We need to eat. That is something we can’t get around because we need to feed our expensive big brain. But how much energy becomes too much?

In 2000, the USDA determined that the average American had access to 3,800 Calories per day. After accounting for food wasted or thrown away (1,100 Cal), it claimed that American’s ingested, on average, 2,700 Calories of food energy each day–a 24% increase in food consumption since 1970 . In this same report, most Americans surveyed expressed great concern over what they ate, but none at all about how much they ate.

Around WWI, we developed the commercial fertilizer. Using scientific methods, we perfected the best combination of nitrogen, phosphorus, and potassium to cause plants to grow big fast. It is only now that we are realizing that growing big fast isn’t the same as thriving.

The Western diet is the human equivalent of fertilizer: with its various nutrient fortifications, it has all the stuff we need on paper but doesn’t quite equate to thriving. Scientist Peter Turnbaugh describes the energy-saturated obese gut ecosystem as “a fertilizer run off where a reduced diversity microbial community blooms with abnormal energy input.” We are very very good at growth. Look at how fast we can get livestock to slaughter with the right foods and antibiotics. But growth is not health. We need to see what happens to that growth over time. And so far, time is proving not to be our friend in this matter.

The nutrition industry examines the what we eat a lot and rightfully so. I agree that what is important. I will always advocate a kale salad over a jelly donut and implement a diet of whole and fresh foods in my house. But we shouldn’t discount paying attention to quantity as merely the archaic “calorie counting” and not helpful to our overall health.

The sad news is that we didn’t evolve to be able to eat whatever we want all the time in any amounts. We have no internal safeguards against that type of energy exposure (though we have a ton of internal mechanisms to protect against famine). Evolutionarily, we don’t care about how much we eat because until recently (and still current in much of the world), we have had external stops to how much food energy we have access to. The problem was never stopping but how to get that rare and much-needed energy for our big brains and how to effectively store it against future times of famine.

I don’t want to slip into talk about diets because this post isn’t about a diet (just like my book chapter isn’t). But I will add that a lot of those diets whose practitioners see health results have external Caloric restriction even if they aren’t touted as that. We don’t (as much as we know we need to) get up from the table when we are full (ever wonder why it takes 20 minutes for your stomach to register fullness to your brain?); we keep eating because that is what every cell in our body is screaming at us to do. Diets that “work” have external stops whether is it chewing a million times. Or eating things that are “bulky” and literally fill your stomach. Or using a smaller plate to put less food on it.

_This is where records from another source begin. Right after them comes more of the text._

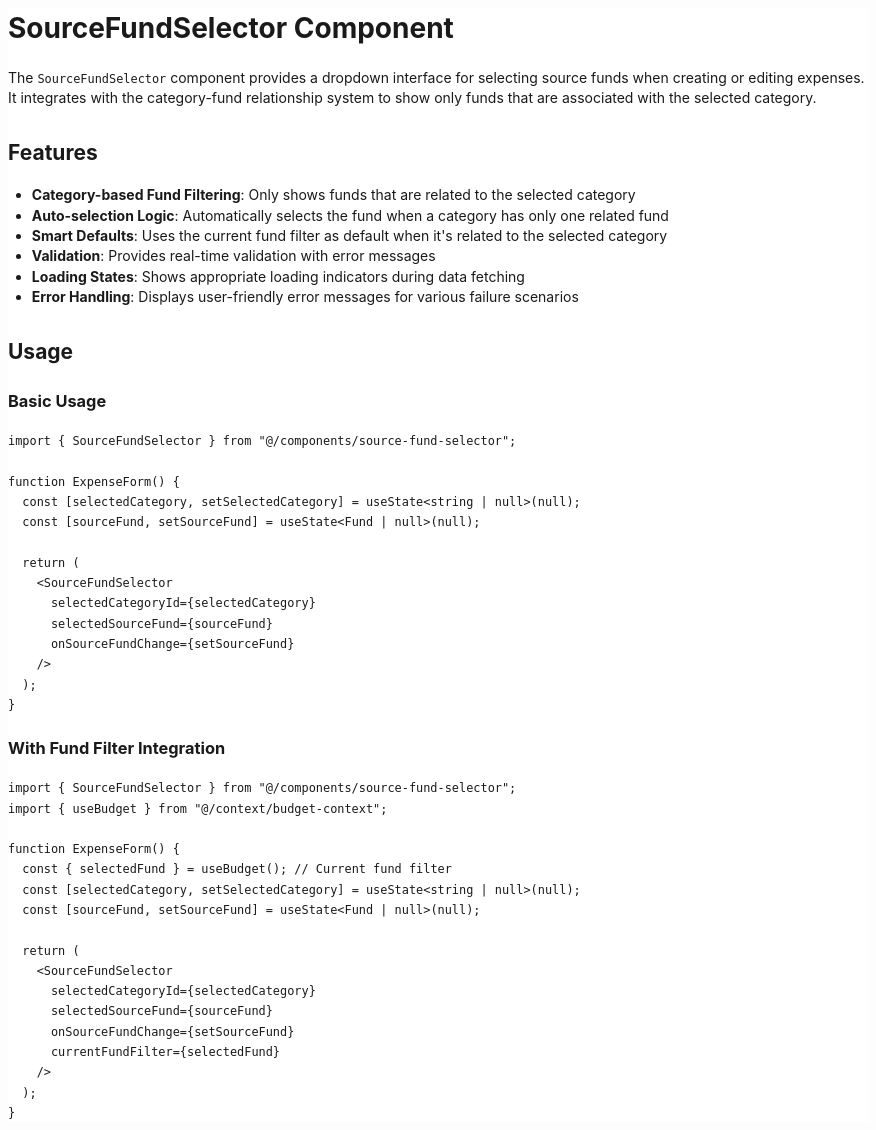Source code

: # SourceFundSelector Component

The `SourceFundSelector` component provides a dropdown interface for selecting source funds when creating or editing expenses. It integrates with the category-fund relationship system to show only funds that are associated with the selected category.

## Features

- **Category-based Fund Filtering**: Only shows funds that are related to the selected category
- **Auto-selection Logic**: Automatically selects the fund when a category has only one related fund
- **Smart Defaults**: Uses the current fund filter as default when it's related to the selected category
- **Validation**: Provides real-time validation with error messages
- **Loading States**: Shows appropriate loading indicators during data fetching
- **Error Handling**: Displays user-friendly error messages for various failure scenarios

## Usage

### Basic Usage

```tsx
import { SourceFundSelector } from "@/components/source-fund-selector";

function ExpenseForm() {
  const [selectedCategory, setSelectedCategory] = useState<string | null>(null);
  const [sourceFund, setSourceFund] = useState<Fund | null>(null);

  return (
    <SourceFundSelector
      selectedCategoryId={selectedCategory}
      selectedSourceFund={sourceFund}
      onSourceFundChange={setSourceFund}
    />
  );
}
```

### With Fund Filter Integration

```tsx
import { SourceFundSelector } from "@/components/source-fund-selector";
import { useBudget } from "@/context/budget-context";

function ExpenseForm() {
  const { selectedFund } = useBudget(); // Current fund filter
  const [selectedCategory, setSelectedCategory] = useState<string | null>(null);
  const [sourceFund, setSourceFund] = useState<Fund | null>(null);

  return (
    <SourceFundSelector
      selectedCategoryId={selectedCategory}
      selectedSourceFund={sourceFund}
      onSourceFundChange={setSourceFund}
      currentFundFilter={selectedFund}
    />
  );
}
```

There are some awesome studies out there about WHAT we eat and how it affects our microbes (I am participating in one for the American Gut Project), but they don’t really address or compensate for Calorie differences (or energy availability differences). I would love to see a study that actually addresses that idea. Perhaps it is out there lost in the chaos of the interwebs, I just haven’t found it yet.

All this to say, there is no WHAT magic bullet to make us healthy with better microbes. It still boils down to conventional wisdom of diet (HOW MUCH) and exercise. Damn that need for self-control.

However, maybe there is a physical magic bullet out there: maybe it’s Roux-en-Y gastric bypass, but I’ll be there are a few of us out there unwilling to undergo major surgery for it.

Now a shit enema from research mice . . . that’s a whole ‘nother thing.